Depuis son arrivée au pouvoir en 2018, le premier ministre Doug Ford a utilisé la clause dérogatoire à deux reprises pour déroger de la Charte canadienne des droits et libertés.

En 2021, il avait notamment utilisé la disposition pour la première fois, afin de contrer la Loi sur la protection des élections. Puis en 2022, il avait fait adopter un projet de loi avec la clause dérogatoire pour empêcher une grève dans les écoles de la province. Dans ce dernier cas, le gouvernement avait finalement fait marche arrière en retirant cette loi.

Long procès en vue

Cette cause oppose le gouvernement du Québec à la Commission scolaire English-Montréal, le Conseil national des musulmans canadiens (CNMC) et l’Association canadienne des libertés civiles (ACLC). Ces derniers contestent la Loi sur la laïcité de l’État, qui interdit le port de signes religieux pour les employés de l’État comme les policiers et les professeurs. L’utilisation de la clause dérogatoire par le gouvernement du Québec dans le cadre de cette Loi est aussi contestée. 

En 2021, la Cour supérieure du Québec avait maintenu la validité de la Loi 21, mais tranché que celle-ci ne pouvait s’appliquer aux commissions scolaires anglophones dans la province. En 2024, la Cour d’appel du Québec a de nouveau maintenu sa légalité et rejeté l’argument de la Cour supérieure comme quoi les commissions scolaires anglophones pouvaient en être exemptées. 

Les contestataires de la législation du gouvernement de François Legault, adoptée en 2019, ont alors porté la décision en appel devant le plus haut tribunal au pays. La Cour suprême a accepté en janvier d’entendre la cause.

Ces nombreuses interventions pourraient forcer la tenue d’audiences sur trois jours, une situation exceptionnelle, avait souligné le juge en chef Richard Wagner en juin lors d’une conférence de presse. La CSC ne prend qu’une journée maximum pour une audience normalement.
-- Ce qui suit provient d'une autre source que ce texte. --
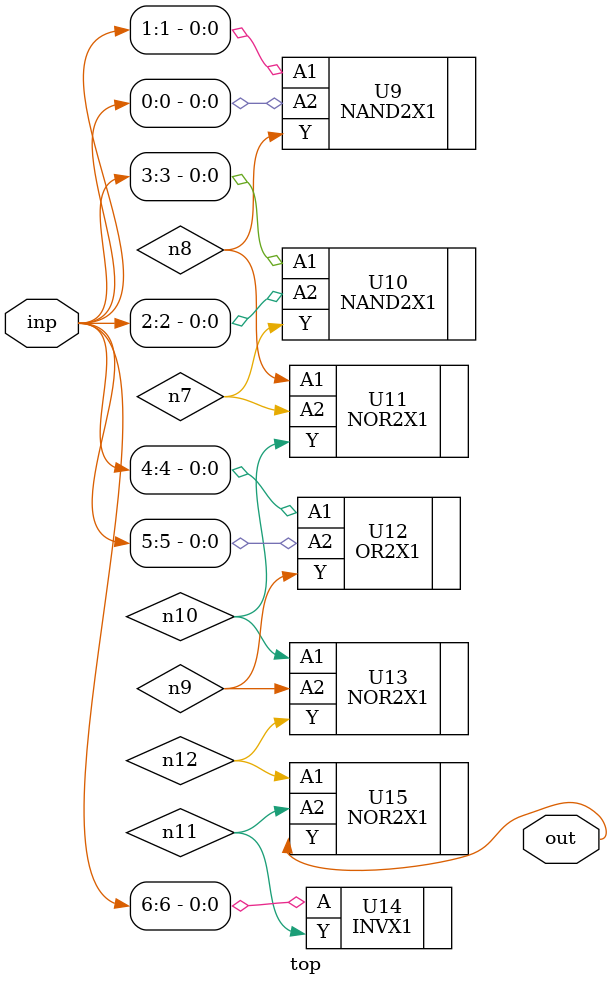
<source format=sv>


module top ( inp, out );
  input [6:0] inp;
  output out;
  wire   n7, n8, n9, n10, n11, n12;

  NAND2X1 U9 ( .A1(inp[1]), .A2(inp[0]), .Y(n8) );
  NAND2X1 U10 ( .A1(inp[3]), .A2(inp[2]), .Y(n7) );
  NOR2X1 U11 ( .A1(n8), .A2(n7), .Y(n10) );
  OR2X1 U12 ( .A1(inp[4]), .A2(inp[5]), .Y(n9) );
  NOR2X1 U13 ( .A1(n10), .A2(n9), .Y(n12) );
  INVX1 U14 ( .A(inp[6]), .Y(n11) );
  NOR2X1 U15 ( .A1(n12), .A2(n11), .Y(out) );
endmodule


</source>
Des écoles franco-ontariennes interviendront

L’Association des conseils scolaires des écoles publiques de l’Ontario (ACÉPO), qui représente quatre conseils scolaires et 153 écoles francophones dans la province, a aussi obtenu le statut d’intervenant dans le cadre de cette cause judiciaire. L’ACÉPO et la Commission nationale des parents francophones sont les deux seuls intervenants éducatifs francophones en milieu minoritaire qui présenteront leurs arguments.

Contacté par ONFR, l’ACÉPO a refusé de répondre à nos questions sur la raison ayant poussé l’association franco-ontarienne à se joindre à la cause juridique.
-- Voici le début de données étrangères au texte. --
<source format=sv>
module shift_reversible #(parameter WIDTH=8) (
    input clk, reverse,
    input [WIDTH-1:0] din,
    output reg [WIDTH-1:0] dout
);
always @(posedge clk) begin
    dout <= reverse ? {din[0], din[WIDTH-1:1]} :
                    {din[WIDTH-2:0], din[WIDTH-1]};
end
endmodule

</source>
La Société de l’Acadie du Nouveau-Brunswick et le Commissariat aux langues officielles apparaîtront aussi devant les magistrats de la Cour suprême, selon la liste dévoilée par la CSC. Le commissaire aux langues officielles avait déjà démontré son intention à intervenir en janvier dernier, car cette « loi a indéniablement des effets sur les écoles de la minorité au Québec ».

Parmi les autres participants ontariens dans cette cause, on note la Fédération des Associations du Barreau de l’Ontario et la Commission ontarienne des droits de la personne.